Action item
Whenever "конкретной" appears in a line of the entries below, that line counts; give the total only.

Material shown
━━━━━━

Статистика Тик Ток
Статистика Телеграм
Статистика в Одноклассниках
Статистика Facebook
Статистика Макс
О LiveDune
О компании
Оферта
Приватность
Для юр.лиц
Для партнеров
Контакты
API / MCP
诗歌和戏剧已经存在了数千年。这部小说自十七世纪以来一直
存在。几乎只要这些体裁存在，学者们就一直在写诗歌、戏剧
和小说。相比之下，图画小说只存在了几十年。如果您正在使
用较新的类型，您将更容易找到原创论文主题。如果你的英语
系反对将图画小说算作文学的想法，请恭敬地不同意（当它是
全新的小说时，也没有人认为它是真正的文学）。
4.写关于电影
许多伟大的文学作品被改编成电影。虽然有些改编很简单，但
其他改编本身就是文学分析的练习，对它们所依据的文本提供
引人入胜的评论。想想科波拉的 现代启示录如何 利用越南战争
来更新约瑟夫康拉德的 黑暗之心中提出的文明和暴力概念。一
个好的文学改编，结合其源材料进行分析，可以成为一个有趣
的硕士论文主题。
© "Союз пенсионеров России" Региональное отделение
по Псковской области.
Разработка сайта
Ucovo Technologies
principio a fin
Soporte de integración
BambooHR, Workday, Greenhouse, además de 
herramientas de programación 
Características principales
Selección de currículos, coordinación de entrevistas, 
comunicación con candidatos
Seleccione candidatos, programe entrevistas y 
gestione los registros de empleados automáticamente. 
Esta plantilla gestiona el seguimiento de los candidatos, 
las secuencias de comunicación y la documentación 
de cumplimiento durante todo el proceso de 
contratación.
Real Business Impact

━━━━━━

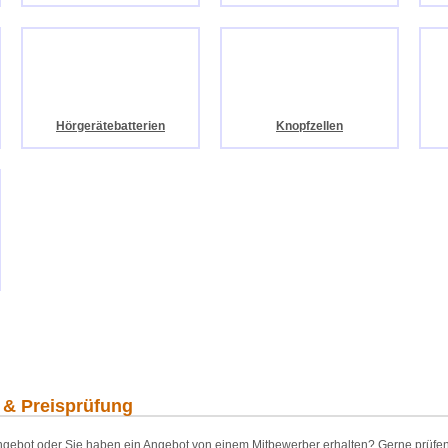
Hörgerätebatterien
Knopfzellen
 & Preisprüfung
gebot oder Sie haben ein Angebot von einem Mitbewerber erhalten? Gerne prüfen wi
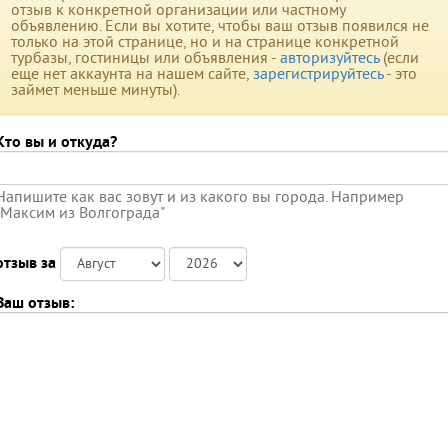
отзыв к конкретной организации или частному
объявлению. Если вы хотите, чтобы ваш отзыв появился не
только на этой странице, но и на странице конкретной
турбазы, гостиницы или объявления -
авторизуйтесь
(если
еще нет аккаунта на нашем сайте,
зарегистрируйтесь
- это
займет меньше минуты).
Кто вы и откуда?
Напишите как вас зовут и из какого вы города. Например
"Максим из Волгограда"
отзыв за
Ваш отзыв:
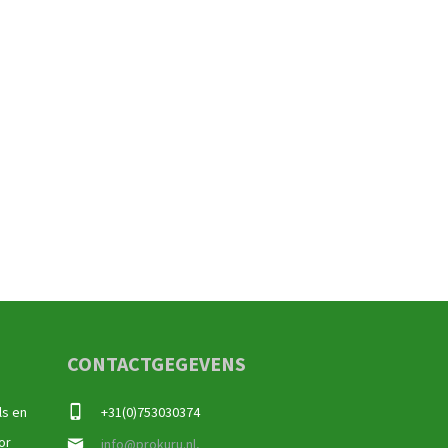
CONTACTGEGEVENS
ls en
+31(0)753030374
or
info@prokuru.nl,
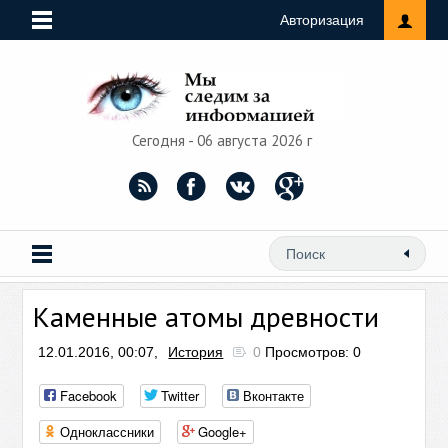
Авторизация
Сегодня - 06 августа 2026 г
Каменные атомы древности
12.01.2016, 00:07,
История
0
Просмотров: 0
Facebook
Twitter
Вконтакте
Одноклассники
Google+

━━━━━━

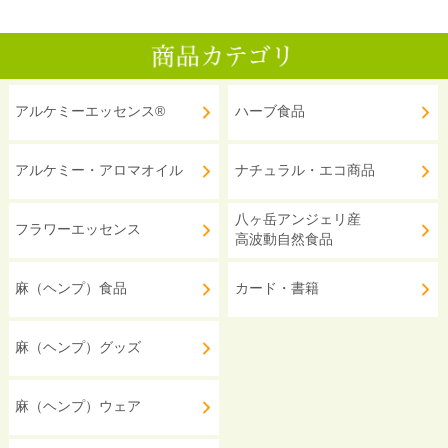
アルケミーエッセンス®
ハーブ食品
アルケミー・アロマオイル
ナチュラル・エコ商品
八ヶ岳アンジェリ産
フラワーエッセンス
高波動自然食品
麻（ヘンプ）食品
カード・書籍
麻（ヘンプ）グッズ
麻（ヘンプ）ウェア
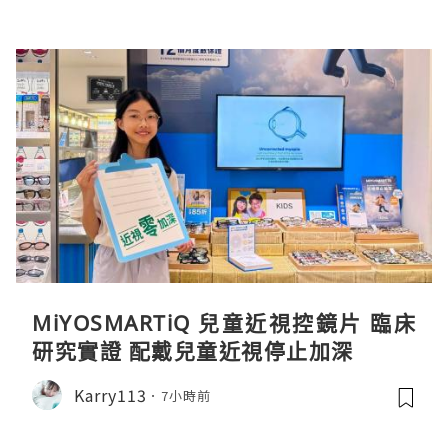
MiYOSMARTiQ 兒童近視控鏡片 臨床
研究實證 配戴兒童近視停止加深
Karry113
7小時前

━━━━━━

Solution for this task
2